**Given data:**
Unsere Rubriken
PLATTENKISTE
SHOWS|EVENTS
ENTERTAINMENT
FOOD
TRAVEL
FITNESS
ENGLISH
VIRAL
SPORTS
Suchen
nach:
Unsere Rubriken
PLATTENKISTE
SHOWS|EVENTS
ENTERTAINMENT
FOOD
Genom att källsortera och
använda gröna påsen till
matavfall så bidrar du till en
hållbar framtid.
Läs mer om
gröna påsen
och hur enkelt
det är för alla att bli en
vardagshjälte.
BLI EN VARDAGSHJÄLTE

* * *

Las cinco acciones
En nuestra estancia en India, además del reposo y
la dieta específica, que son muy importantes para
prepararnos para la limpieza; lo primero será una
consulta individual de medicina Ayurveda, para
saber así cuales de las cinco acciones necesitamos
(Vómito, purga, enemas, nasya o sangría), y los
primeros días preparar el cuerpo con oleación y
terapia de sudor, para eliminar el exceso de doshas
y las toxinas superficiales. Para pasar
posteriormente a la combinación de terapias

**Aim of the task:**
Each line that includes the word "påsen" counts once; report how many such lines the entries have, and nothing else.

**Solution:**
2